▶ _Source_

* begin *

Week 11.a
CS 5600
11/16 2021

On the board
------------

1. Last time
2. SSD
3. Intro to file systems
4. Files

-------------------------------------------

Admin:

  --final exam
   --should be the last lecture of this course, but...
     ...[several reasons]...
     ...still confirming with the college.

---------

1. last time

  -- I/O
  -- disk

2. SSD: solid state drives

  [see handout week10.b]

  --hardware organization

    --semiconductor-based flash memory

    --storing data electrically, instead of magnetically

    --a flash bank contains blocks
      --blocks (or erase blocks) are of size 128KB or 256KB

    --a block contains pages
      --pages are of 4KB to 16KB

  --operations

    --read: a page

    --erase: a block, resetting all bits to 1

    --program: a page, setting some bits to 0
      (you cannot program a page twice without erasing)

* end *

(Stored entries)

* begin *

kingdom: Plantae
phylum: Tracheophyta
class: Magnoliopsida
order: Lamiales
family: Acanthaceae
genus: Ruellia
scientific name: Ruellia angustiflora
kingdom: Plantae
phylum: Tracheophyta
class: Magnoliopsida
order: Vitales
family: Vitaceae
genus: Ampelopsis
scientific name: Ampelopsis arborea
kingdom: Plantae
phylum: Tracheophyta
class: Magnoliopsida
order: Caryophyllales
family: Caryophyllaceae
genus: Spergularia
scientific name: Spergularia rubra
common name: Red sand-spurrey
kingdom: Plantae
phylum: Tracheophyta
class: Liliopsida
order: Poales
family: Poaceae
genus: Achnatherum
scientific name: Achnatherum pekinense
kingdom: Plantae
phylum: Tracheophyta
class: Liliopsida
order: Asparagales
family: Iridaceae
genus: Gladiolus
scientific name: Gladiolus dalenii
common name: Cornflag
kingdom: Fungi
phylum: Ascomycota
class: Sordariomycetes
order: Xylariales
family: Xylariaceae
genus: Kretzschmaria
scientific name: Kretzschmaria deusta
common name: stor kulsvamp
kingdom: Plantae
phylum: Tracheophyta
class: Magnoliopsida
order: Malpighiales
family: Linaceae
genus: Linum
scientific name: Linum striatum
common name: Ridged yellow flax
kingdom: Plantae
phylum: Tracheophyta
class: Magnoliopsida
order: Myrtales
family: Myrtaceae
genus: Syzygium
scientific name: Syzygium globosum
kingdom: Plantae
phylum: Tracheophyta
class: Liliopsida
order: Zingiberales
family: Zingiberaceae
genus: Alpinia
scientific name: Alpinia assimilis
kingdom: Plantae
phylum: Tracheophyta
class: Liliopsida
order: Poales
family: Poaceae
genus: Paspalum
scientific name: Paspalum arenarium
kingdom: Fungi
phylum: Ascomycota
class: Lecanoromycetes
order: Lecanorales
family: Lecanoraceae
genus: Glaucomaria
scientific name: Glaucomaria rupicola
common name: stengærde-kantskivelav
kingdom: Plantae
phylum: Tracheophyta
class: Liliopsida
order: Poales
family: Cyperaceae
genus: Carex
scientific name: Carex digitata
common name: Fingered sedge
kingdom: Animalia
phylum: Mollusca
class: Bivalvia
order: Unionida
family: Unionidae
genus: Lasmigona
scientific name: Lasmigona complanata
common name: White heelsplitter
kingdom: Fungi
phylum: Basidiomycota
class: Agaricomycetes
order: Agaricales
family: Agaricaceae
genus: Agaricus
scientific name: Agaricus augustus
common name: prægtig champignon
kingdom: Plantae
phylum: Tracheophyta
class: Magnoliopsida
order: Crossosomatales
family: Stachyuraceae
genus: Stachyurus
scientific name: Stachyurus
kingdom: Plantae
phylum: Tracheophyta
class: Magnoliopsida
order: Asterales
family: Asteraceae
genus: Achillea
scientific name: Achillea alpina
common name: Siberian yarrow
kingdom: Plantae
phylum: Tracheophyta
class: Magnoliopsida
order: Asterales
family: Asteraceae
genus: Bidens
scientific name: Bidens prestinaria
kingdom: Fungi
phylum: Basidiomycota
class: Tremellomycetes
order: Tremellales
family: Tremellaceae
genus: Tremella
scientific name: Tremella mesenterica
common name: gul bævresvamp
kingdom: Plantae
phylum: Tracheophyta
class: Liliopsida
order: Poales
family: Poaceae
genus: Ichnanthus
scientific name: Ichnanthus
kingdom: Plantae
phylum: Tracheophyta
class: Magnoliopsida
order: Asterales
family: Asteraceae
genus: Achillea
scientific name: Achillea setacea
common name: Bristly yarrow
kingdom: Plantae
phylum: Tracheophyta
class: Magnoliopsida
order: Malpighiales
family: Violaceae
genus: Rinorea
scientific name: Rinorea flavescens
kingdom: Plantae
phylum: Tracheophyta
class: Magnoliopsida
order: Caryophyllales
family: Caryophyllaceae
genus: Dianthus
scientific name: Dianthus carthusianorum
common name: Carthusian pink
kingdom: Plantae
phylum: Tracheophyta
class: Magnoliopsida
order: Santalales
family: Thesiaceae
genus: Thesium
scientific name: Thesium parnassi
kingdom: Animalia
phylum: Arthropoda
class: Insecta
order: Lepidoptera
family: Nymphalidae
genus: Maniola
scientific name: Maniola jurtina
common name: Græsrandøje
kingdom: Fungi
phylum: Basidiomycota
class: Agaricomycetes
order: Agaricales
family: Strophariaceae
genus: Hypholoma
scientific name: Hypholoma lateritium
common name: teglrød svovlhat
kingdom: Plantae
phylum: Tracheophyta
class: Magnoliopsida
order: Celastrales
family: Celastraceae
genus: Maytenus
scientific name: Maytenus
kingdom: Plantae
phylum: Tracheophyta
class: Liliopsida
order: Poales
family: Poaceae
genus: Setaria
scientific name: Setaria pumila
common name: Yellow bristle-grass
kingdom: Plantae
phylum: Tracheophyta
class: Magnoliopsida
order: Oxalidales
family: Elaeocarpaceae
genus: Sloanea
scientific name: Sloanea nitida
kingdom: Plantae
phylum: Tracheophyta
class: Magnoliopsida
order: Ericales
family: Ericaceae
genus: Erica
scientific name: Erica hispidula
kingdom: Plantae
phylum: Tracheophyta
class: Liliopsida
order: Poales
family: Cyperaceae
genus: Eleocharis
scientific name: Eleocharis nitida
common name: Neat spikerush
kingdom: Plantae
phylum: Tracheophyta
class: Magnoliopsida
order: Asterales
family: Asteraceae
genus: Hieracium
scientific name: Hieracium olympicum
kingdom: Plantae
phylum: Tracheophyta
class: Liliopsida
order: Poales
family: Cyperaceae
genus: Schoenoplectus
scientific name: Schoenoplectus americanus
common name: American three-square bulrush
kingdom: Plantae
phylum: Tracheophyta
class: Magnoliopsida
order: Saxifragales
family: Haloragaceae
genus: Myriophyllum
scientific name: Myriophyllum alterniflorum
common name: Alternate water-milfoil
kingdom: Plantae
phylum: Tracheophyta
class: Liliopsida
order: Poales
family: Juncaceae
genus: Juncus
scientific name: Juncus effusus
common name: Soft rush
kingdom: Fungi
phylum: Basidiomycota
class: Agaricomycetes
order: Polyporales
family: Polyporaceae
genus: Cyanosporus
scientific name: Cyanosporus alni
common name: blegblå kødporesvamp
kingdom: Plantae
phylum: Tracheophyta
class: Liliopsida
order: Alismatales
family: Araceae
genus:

* end *

▶ _Complete the following_
[a] Translate this sentence from the lecture notes into Spanish: "you cannot program a page twice without erasing"
[b] According to the lecture notes, what sizes can an SSD block (erase block) have?
[c] Reproduce everything in the lecture notes from "--operations" down to "twice without erasing)".

▶ _Responses in order_
[a] No se puede programar una página dos veces sin borrar.

[b] 128KB or 256KB.

[c]
--operations

    --read: a page

    --erase: a block, resetting all bits to 1

    --program: a page, setting some bits to 0
      (you cannot program a page twice without erasing)